■ TASK TO CARRY OUT:
Print the data exactly as it appears, beginning at the line that contains "written like **3:19**" and continuing through the end of the data, both ends included.
+-------+
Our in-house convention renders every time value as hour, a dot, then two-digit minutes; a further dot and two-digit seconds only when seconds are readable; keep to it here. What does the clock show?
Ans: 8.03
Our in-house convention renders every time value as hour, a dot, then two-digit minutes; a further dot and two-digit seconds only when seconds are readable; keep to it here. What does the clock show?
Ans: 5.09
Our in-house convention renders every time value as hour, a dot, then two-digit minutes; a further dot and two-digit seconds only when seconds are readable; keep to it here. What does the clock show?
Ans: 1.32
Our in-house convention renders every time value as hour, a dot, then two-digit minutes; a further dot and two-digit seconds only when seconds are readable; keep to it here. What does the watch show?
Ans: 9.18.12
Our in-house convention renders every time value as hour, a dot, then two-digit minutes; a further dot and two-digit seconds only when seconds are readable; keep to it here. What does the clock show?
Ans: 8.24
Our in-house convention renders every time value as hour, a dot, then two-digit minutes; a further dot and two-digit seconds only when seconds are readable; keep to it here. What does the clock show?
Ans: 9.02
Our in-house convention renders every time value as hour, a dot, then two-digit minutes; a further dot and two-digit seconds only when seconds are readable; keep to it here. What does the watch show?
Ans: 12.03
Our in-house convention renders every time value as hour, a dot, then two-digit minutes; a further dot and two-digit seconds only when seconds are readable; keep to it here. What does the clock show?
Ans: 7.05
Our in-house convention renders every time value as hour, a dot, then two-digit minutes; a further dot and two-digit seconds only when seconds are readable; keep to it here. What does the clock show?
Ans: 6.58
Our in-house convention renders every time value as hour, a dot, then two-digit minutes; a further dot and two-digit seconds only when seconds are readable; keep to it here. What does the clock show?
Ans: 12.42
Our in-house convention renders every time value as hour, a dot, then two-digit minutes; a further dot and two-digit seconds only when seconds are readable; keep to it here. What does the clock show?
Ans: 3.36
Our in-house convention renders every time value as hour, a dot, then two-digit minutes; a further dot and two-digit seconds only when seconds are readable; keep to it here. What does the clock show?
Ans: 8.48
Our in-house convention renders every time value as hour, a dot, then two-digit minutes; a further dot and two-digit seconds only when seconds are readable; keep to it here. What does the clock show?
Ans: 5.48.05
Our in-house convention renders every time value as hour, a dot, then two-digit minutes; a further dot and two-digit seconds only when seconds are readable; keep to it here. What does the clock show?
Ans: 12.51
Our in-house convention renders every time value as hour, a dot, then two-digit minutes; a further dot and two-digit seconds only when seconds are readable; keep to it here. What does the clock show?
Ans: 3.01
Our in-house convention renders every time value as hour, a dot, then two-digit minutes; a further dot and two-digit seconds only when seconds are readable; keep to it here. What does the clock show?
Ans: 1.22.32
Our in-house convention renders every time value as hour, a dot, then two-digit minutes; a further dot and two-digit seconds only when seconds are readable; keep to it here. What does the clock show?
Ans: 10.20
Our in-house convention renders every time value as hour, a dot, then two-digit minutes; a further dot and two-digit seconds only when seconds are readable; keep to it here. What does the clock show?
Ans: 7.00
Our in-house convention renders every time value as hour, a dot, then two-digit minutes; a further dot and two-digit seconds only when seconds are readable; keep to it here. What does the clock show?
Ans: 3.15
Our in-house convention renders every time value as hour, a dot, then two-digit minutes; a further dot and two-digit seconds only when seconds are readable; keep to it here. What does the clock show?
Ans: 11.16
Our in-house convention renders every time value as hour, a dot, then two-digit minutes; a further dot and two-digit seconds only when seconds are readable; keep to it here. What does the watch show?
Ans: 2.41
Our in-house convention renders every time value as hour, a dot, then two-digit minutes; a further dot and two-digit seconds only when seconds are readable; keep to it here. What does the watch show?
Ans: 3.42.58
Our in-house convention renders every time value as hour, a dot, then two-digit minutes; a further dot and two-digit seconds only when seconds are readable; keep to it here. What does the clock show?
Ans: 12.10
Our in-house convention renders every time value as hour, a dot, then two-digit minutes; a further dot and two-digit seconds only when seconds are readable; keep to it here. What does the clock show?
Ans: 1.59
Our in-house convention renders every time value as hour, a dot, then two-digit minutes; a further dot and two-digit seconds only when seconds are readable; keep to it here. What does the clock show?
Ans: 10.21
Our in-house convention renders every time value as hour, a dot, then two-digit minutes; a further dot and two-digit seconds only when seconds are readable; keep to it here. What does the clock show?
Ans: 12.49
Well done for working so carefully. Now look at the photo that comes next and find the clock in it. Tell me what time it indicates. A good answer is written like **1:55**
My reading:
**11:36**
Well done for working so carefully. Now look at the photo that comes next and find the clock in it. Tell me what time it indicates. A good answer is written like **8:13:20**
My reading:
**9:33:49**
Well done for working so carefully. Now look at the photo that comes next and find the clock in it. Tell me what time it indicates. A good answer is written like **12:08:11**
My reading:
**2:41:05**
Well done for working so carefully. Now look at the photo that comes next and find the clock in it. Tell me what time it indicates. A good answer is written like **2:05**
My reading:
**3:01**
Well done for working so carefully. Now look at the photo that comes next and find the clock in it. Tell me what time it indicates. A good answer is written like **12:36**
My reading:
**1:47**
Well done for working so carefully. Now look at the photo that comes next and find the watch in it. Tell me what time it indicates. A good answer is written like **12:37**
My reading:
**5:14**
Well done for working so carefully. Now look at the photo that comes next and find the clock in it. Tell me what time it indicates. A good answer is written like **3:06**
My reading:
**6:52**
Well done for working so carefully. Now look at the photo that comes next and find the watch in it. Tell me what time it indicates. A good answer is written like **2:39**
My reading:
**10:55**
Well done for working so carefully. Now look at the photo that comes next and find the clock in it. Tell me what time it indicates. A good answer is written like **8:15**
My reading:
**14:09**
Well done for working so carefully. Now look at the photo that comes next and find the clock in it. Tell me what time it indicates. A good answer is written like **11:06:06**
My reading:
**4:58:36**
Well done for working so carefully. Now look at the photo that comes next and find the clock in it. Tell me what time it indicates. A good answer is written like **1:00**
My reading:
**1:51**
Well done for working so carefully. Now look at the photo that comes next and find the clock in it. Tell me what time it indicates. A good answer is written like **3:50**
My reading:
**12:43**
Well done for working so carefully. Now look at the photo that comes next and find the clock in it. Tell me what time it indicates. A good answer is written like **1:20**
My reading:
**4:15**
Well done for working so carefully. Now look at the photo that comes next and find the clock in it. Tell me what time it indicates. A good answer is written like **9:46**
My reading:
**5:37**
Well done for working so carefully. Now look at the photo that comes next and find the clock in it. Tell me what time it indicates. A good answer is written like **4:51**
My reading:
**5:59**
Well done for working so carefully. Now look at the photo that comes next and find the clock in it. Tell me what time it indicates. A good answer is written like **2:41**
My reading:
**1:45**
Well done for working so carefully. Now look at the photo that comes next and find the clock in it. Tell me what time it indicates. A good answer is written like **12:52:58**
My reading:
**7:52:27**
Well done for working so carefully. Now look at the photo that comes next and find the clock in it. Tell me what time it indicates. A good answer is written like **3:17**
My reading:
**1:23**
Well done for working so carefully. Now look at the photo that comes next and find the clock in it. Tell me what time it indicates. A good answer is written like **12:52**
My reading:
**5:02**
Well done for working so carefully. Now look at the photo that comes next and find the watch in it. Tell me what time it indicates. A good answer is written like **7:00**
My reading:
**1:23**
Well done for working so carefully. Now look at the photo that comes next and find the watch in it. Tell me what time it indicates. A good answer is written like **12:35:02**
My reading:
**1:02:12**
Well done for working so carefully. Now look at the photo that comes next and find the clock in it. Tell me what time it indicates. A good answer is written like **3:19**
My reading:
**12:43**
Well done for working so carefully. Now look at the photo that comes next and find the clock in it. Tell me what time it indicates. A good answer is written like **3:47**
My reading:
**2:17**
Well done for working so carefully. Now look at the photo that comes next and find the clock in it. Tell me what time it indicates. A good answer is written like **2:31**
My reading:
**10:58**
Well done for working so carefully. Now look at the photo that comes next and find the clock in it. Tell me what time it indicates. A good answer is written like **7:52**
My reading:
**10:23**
+-------+
■ FULL SOLUTION:
Well done for working so carefully. Now look at the photo that comes next and find the clock in it. Tell me what time it indicates. A good answer is written like **3:19**
My reading:
**12:43**
Well done for working so carefully. Now look at the photo that comes next and find the clock in it. Tell me what time it indicates. A good answer is written like **3:47**
My reading:
**2:17**
Well done for working so carefully. Now look at the photo that comes next and find the clock in it. Tell me what time it indicates. A good answer is written like **2:31**
My reading:
**10:58**
Well done for working so carefully. Now look at the photo that comes next and find the clock in it. Tell me what time it indicates. A good answer is written like **7:52**
My reading:
**10:23**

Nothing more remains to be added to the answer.